::: EXERCISE INPUT

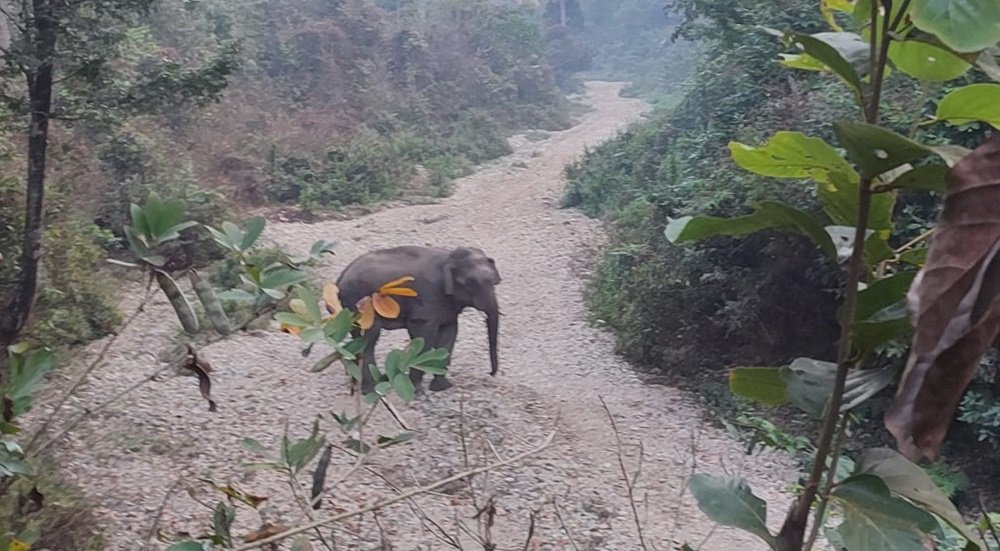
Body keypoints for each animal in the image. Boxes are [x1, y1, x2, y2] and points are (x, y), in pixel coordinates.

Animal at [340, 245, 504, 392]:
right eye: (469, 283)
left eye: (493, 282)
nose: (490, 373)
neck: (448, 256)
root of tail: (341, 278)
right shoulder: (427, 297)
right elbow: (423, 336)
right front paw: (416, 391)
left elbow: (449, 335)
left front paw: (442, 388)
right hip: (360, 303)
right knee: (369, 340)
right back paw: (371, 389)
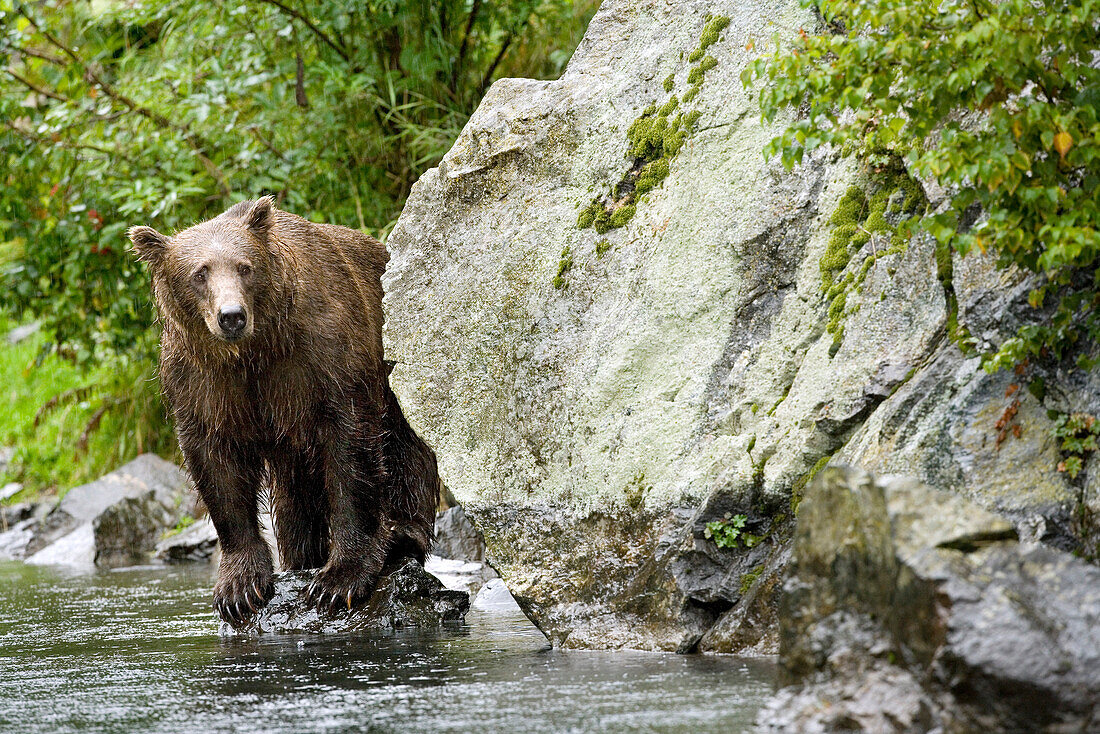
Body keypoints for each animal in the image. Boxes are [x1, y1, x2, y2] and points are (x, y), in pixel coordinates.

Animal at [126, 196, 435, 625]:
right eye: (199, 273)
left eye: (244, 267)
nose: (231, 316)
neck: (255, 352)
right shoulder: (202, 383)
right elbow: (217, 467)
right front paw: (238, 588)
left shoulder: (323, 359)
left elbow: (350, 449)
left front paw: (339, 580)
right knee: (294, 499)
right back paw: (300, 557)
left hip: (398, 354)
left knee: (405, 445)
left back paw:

::::::

## [WHAT YOU NEED TO DO]
Output each entry shown above exactly as it stands, with all pictures removed.

## [EXERCISE RESPONSE]
Body keypoints for each animal in the image. Boxes are [x1, y1, x2, y2] and points are (x, y), in pixel coordinates.

Animal at [340, 245, 504, 392]:
right eye: (469, 283)
left eye: (493, 282)
nose: (490, 373)
neck: (448, 256)
root of tail: (341, 278)
right shoulder: (427, 297)
right elbow: (423, 336)
right front paw: (416, 391)
left elbow: (449, 335)
left front paw: (442, 388)
right hip: (360, 303)
right knee: (369, 340)
right back paw: (371, 389)
Body keypoints for each animal in the image. Boxes are [x1, y1, x2, y2] and points are (x, y), in pixel coordinates.

Animal at [126, 196, 435, 625]:
right eye: (199, 273)
left eye: (244, 267)
nose: (231, 316)
neck: (255, 352)
right shoulder: (202, 383)
right elbow: (217, 467)
right front paw: (238, 588)
left shoulder: (323, 359)
left elbow: (350, 449)
left front paw: (339, 580)
right knee: (294, 499)
right back paw: (300, 557)
left hip: (398, 354)
left knee: (405, 445)
left back paw:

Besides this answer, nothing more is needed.